Ryuji Yoshikawa, Yasutomo Imai, Norihiro Kikuchi, Masaaki Tanaka, Hiroyuki Ohshima
Nuclear Technology | Volume 210 | Number 5 | May 2024 | Pages 814-835
Research Article | doi.org/10.1080/00295450.2023.2249707
Articles are hosted by Taylor and Francis Online.
In the study of safety enhancements on advanced sodium-cooled fast reactors (SFRs) by the Japan Atomic Energy Agency (JAEA), it has been essential to clarify the thermal hydraulics under various operating conditions at high and low flow rate conditions in a fuel assembly (FA) with wire-wrapped fuel pins to assess the structural integrity of the fuel pin that achieves a high-performance core with high burnup ratio and high power density.

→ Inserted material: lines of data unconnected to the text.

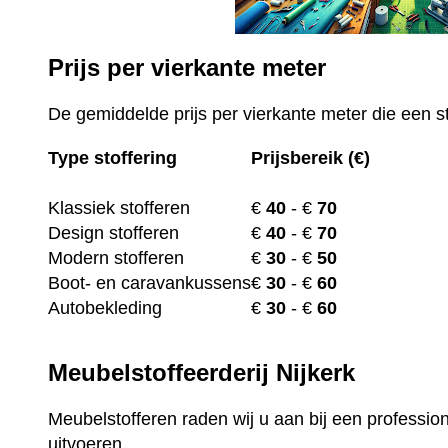
Prijs per vierkante meter
De gemiddelde prijs per vierkante meter die een st
Type stoffering
Prijsbereik (€)
Klassiek stofferen
€
40
- €
70
Design stofferen
€
40
- €
70
Modern stofferen
€
30
- €
50
Boot- en caravankussens
€
30
- €
60
Autobekleding
€
30
- €
60
Meubelstoffeerderij Nijkerk
Meubelstofferen raden wij u aan bij een profession
uitvoeren.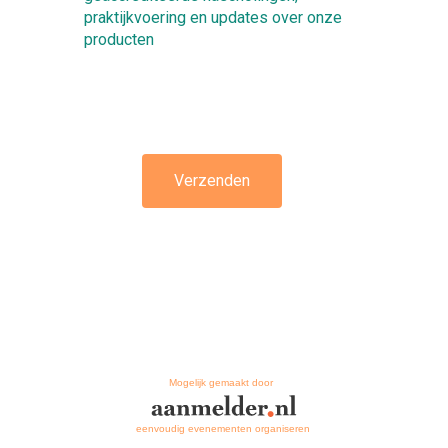
praktijkvoering en updates over onze
producten
Verzenden
Mogelijk gemaakt door
eenvoudig evenementen organiseren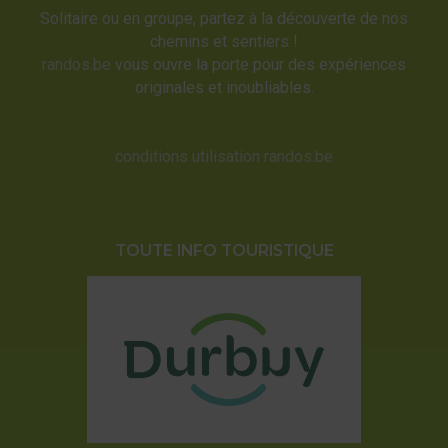
Solitaire ou en groupe, partez à la découverte de nos
chemins et sentiers !
randos.be
vous ouvre la porte pour des expériences
originales et inoubliables.
conditions utilisation randos.be
TOUTE INFO TOURISTIQUE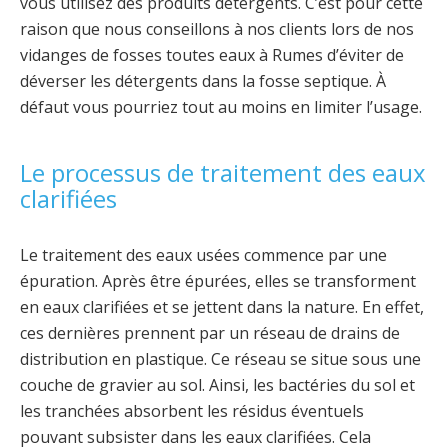
vous utilisez des produits détergents. C’est pour cette
raison que nous conseillons à nos clients lors de nos
vidanges de fosses toutes eaux à Rumes d’éviter de
déverser les détergents dans la fosse septique. À
défaut vous pourriez tout au moins en limiter l’usage.
Le processus de traitement des eaux
clarifiées
Le traitement des eaux usées commence par une
épuration. Après être épurées, elles se transforment
en eaux clarifiées et se jettent dans la nature. En effet,
ces dernières prennent par un réseau de drains de
distribution en plastique. Ce réseau se situe sous une
couche de gravier au sol. Ainsi, les bactéries du sol et
les tranchées absorbent les résidus éventuels
pouvant subsister dans les eaux clarifiées. Cela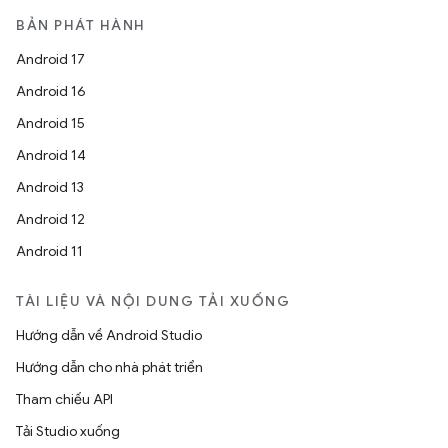
BẢN PHÁT HÀNH
Android 17
Android 16
Android 15
Android 14
Android 13
Android 12
Android 11
TÀI LIỆU VÀ NỘI DUNG TẢI XUỐNG
Hướng dẫn về Android Studio
Hướng dẫn cho nhà phát triển
Tham chiếu API
Tải Studio xuống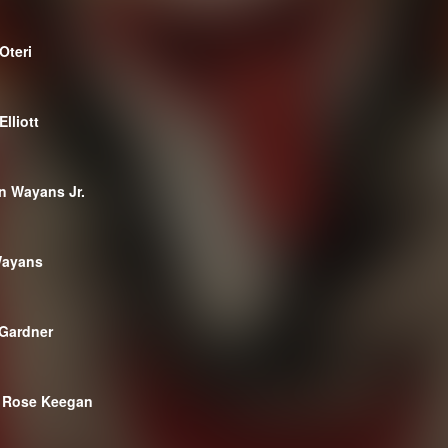
Oteri
Elliott
 Wayans Jr.
Wayans
 Gardner
a Rose Keegan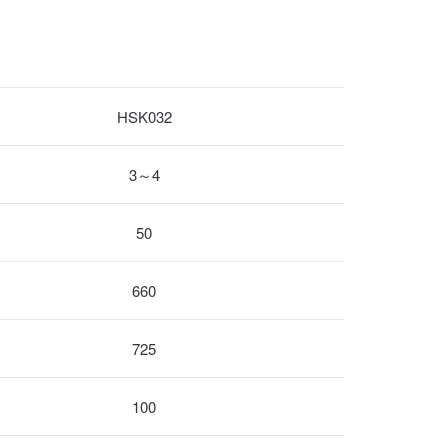
HSK032
3～4
50
660
725
100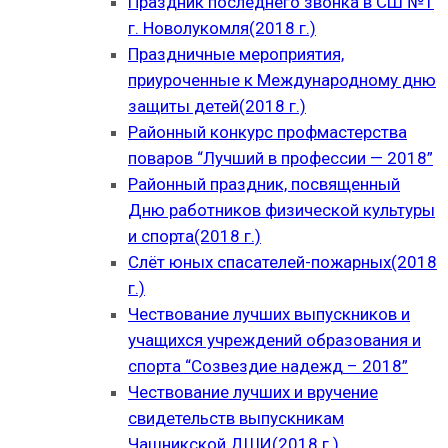
Праздник последнего звонка в СШ №1
г. Новолукомля(2018 г.)
Праздничные мероприятия,
приуроченные к Международному дню
защиты детей(2018 г.)
Районный конкурс профмастерства
поваров “Лучший в профессии — 2018”
Районный праздник, посвященный
Дню работников физической культуры
и спорта(2018 г.)
Слёт юных спасателей-пожарных(2018
г.)
Чествование лучших выпускников и
учащихся учреждений образования и
спорта “Созвездие надежд – 2018”
Чествование лучших и вручение
свидетельств выпускникам
Чашникской ДШИ(2018 г.)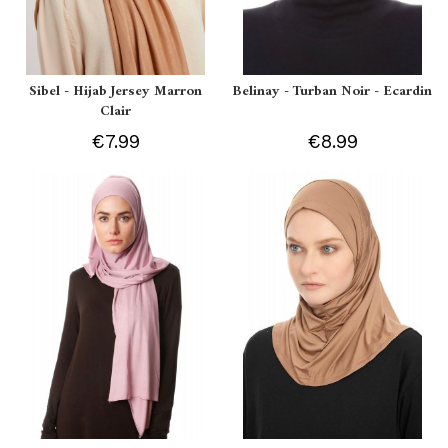
Sibel - Hijab Jersey Marron
Belinay - Turban Noir - Ecardin
Clair
€7.99
€8.99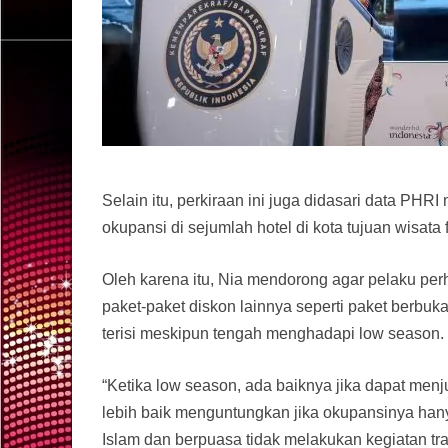
Selain itu, perkiraan ini juga didasari data PH
okupansi di sejumlah hotel di kota tujuan wisata 
Oleh karena itu, Nia mendorong agar pelaku pe
paket-paket diskon lainnya seperti paket berbuk
terisi meskipun tengah menghadapi low season.
“Ketika low season, ada baiknya jika dapat menj
lebih baik menguntungkan jika okupansinya han
Islam dan berpuasa tidak melakukan kegiatan tra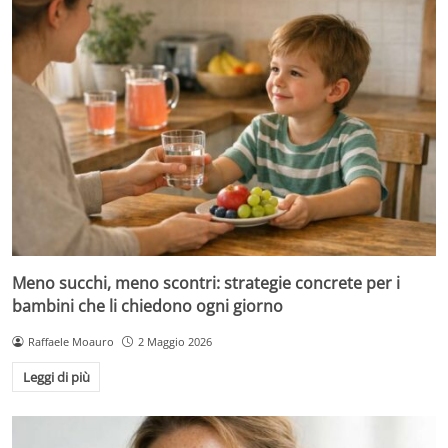
Meno succhi, meno scontri: strategie concrete per i
bambini che li chiedono ogni giorno
Raffaele Moauro
2 Maggio 2026
Leggi di più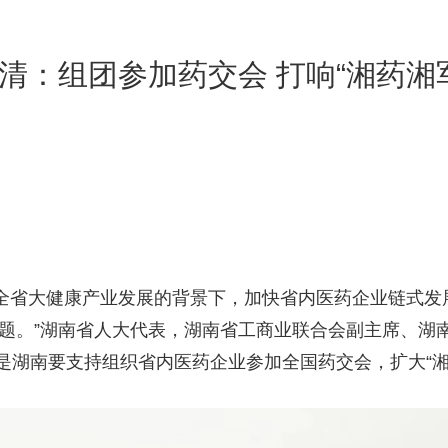
毅清：组团参加药交会 打响“湘药湘军
“在全省大健康产业发展的背景下，加快省内医药企业链式发
问题。”湖南省人大代表，湖南省工商业联合会副主席、湖
是湖南要支持组织省内医药企业参加全国药交会，扩大“湘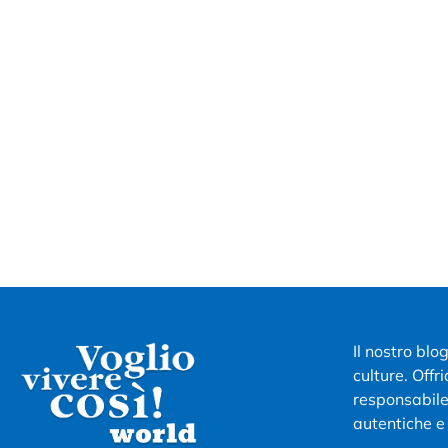
Il nostro blo
culture. Offr
responsabile 
autentiche e 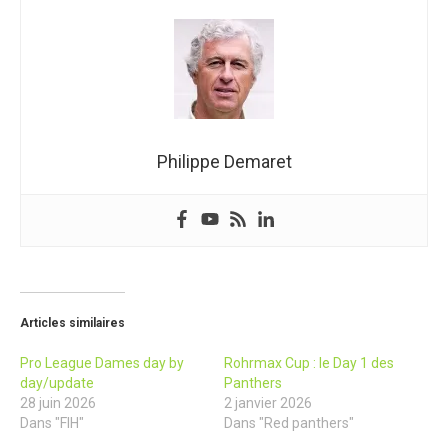
Philippe Demaret
Articles similaires
Pro League Dames day by
Rohrmax Cup : le Day 1 des
day/update
Panthers
28 juin 2026
2 janvier 2026
Dans "FIH"
Dans "Red panthers"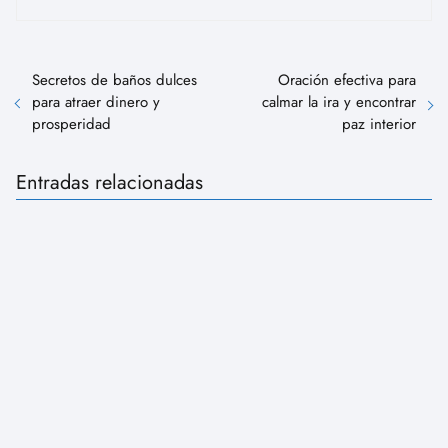
Secretos de baños dulces
Oración efectiva para
para atraer dinero y
calmar la ira y encontrar
prosperidad
paz interior
Entradas relacionadas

A finite element thermal-hydraulic analysis code named SPIRAL has been developed by JAEA to analyze the detailed thermal-hydraulic phenomena in the FA of a SFR.
In this study, numerical simulations of 37-pin bundle sodium experiments at different Reynolds (Re) number conditions, including a transitional condition between laminar and turbulent flows and turbulent flow conditions, were performed to validate the developed hybrid k-ε/kθ-εθ turbulence model equipped in SPIRAL to consider the low Re number effect near the wall in the flow and temperature fields. The temperature distributions predicted by SPIRAL were consistent with those measured in the sodium experiments at the Re number conditions. Through the validation study, the applicability of the hybrid turbulence model in SPIRAL to the thermal-hydraulic evaluation of sodium-cooled FAs in a wide range of Re numbers was confirmed.